Le langage est d'abord fait pour bavarder, pour se tenir au courant de la vie alentour, des proches, famille élargie, voisins, collègues, amis, etc. On bavarde dès la prime enfance. On bavarde en attendant, on bavarde au bistrot, dans les boutiques, on papotait à la veillée, on papote devant la télé, lors des cérémonies religieuses, au marché, dans la cour de récréation ; bavarder, c'est "rapporter" les toutes petites choses de la vie, parler pour ne rien dire sauf l'essentiel "tu es là, je suis là, voilà ce qui se passe". Le bavardage est tellement fondamental et urgent qu'il s'infiltre partout, même dans les réunions professionnelles, les conférences, les cours. Rien ne résiste à la tentation du bavardage.

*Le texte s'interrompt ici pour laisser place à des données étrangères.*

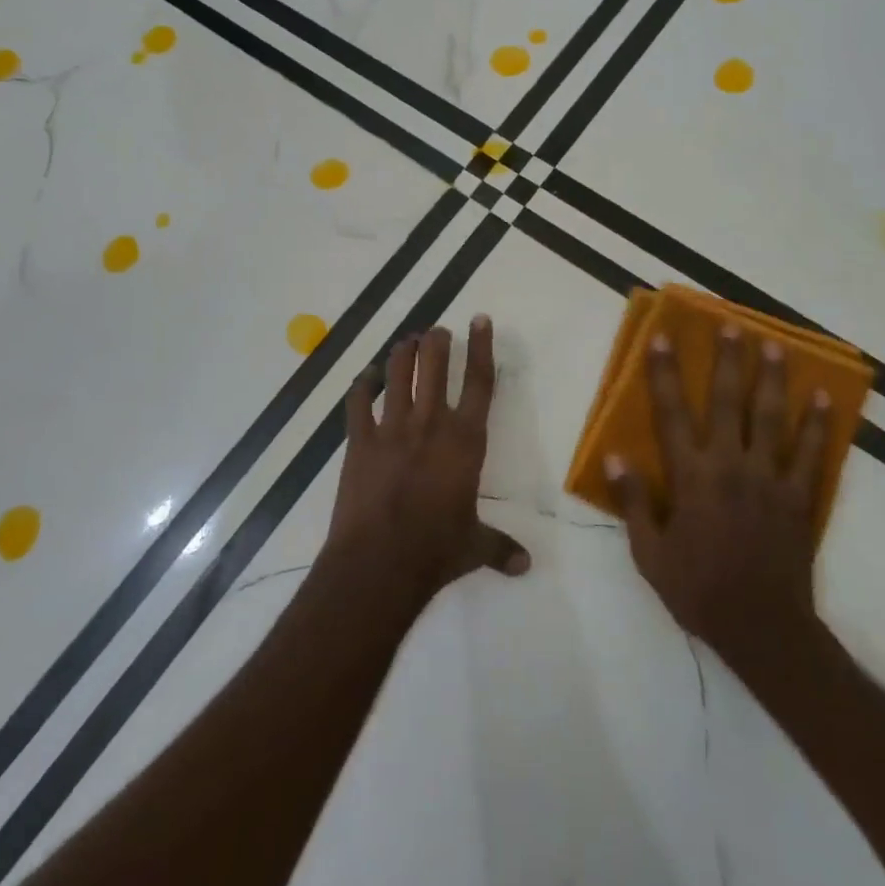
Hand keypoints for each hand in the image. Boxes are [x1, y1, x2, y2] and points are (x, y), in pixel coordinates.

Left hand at [326, 317, 530, 606]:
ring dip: (402, 353)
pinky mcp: (359, 441)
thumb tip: (527, 565)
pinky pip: (358, 402)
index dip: (481, 347)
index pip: (479, 381)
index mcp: (465, 440)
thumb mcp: (474, 547)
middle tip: (437, 331)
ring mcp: (392, 428)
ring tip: (407, 341)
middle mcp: (430, 423)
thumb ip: (500, 547)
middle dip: (437, 342)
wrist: (380, 562)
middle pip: (435, 365)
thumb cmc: (436, 550)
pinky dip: (361, 386)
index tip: (479, 319)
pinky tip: (365, 377)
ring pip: (397, 374)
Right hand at [607, 325, 829, 669]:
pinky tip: (823, 398)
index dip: (664, 373)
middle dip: (728, 360)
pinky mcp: (798, 497)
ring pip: (771, 417)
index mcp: (691, 476)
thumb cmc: (698, 590)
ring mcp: (769, 478)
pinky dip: (817, 424)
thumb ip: (633, 503)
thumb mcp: (650, 554)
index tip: (662, 338)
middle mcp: (730, 465)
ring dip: (773, 378)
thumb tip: (616, 458)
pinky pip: (811, 453)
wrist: (763, 628)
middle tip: (732, 324)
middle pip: (729, 402)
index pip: (672, 413)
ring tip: (776, 345)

On "veut dire" ("You see what I mean"...), on répète...

Racontars et commérages, causette : le bavardage est formé d'énoncés échangés sur le monde qui "nous regarde", des autres qui nous intéressent (l'entre-nous : inter-esse) : qui fait quoi, avec qui ? Qu'est-ce qu'elle / il devient (gestion des stratégies amoureuses et matrimoniales) ? Qui dit du bien / du mal, elle le trompe, tu as vu comment il l'a regardée, tu crois qu'il est gay, etc. ? Que font ses enfants ? Et tout cela à propos des voisins, des collègues, des copains d'avant, des décès et des mariages, des récoltes.
Pour Robin Dunbar, ce qui fait marcher le monde, le lubrifie en quelque sorte, est ce bavardage continu, sorte de grooming verbal : "it's the tittle-tattle of life that makes the world go round, not the pearls of wisdom that fall from the lips of the Aristotles and the Einsteins". "L'universel reportage" que dénonçait Mallarmé, et qu'illustrait selon lui la presse, importe donc davantage que "l'absolu".

Robin Dunbar réhabilite le bavardage
  • Le bavardage (gossip), interprété comme grooming, est déterminant pour l'entretien de la réputation, la gestion de l'influence (le rôle des invitations, des repas, etc.), de l'image. Echanges, partages d'information, recommandations, complicité... 
  • Les humains évoluent au sein de réseaux sociaux dont la taille maximum est de l'ordre de 150 personnes ("cognitive limit", "Dunbar's Number"). Au-delà, on ne sait plus de qui l'on parle, qui nous parle, ni à qui l'on parle. Que signifie, dans cette optique, quelques centaines d'amis ou plus sur Facebook ? Tous les amis ne se valent pas (quel quantilage pour trier ?).
  • Le cercle restreint des personnes avec qui l'on a des relations étroites ("people with whom you can simultaneously have a deeply empathic relationship"), les "intimes", compte une quinzaine de personnes. C'est le nombre que l'on obtient si l'on demande à quelqu'un le nombre de personnes dont le décès le / la dévasteraient (d'où son nom : "the sympathy group") ; en moyenne, il / elle en cite une douzaine.
  • La fréquence des inter-relations au sein d'un groupe varie avec sa taille. Couverture / répétition ?
  • La presse locale alimente ce bavardage avec les rubriques de faits divers locaux, l'état-civil ; la presse magazine étend l'objet du bavardage à des inconnus, des "people" ("intimate strangers") : bavardage passif. 
  • Le bavardage est aussi un terreau pour la poésie et la musique ; son bruit de fond appartient au paysage sonore (soundscape). Cf. Anne-James Chaton et la sous-conversation des médias.
Si l'évolution du langage va dans le sens de l'optimisation du temps disponible pour les interactions (le grooming original prenant trop de temps), le réseau social avec son bavardage numérique représente-t-il le stade supême du groomingLes réseaux sociaux numériques n'inventent pas le social, ils l'industrialisent. Peut-être. Peut-être sont-ce des réseaux formés par et dans des sociétés qui n'ont plus le temps (cf. "It's complicated. C'est la faute à Facebook" !).
Comment évoluera le bavardage ? Avec la communication numérisée (omniprésence, photographie et vidéo), le bavardage qui était jusqu'à présent un discours sans trace est désormais enregistré ("save chat history" propose Google), écrit, réduit en data et metadata, stocké. Sa valeur pour le ciblage publicitaire est incomparable, d'autant que, pour l'instant, cette data est collectée gratuitement. Mais il fait aussi l'objet de résistance (cf. The time of Snapchat: the ephemeralnet).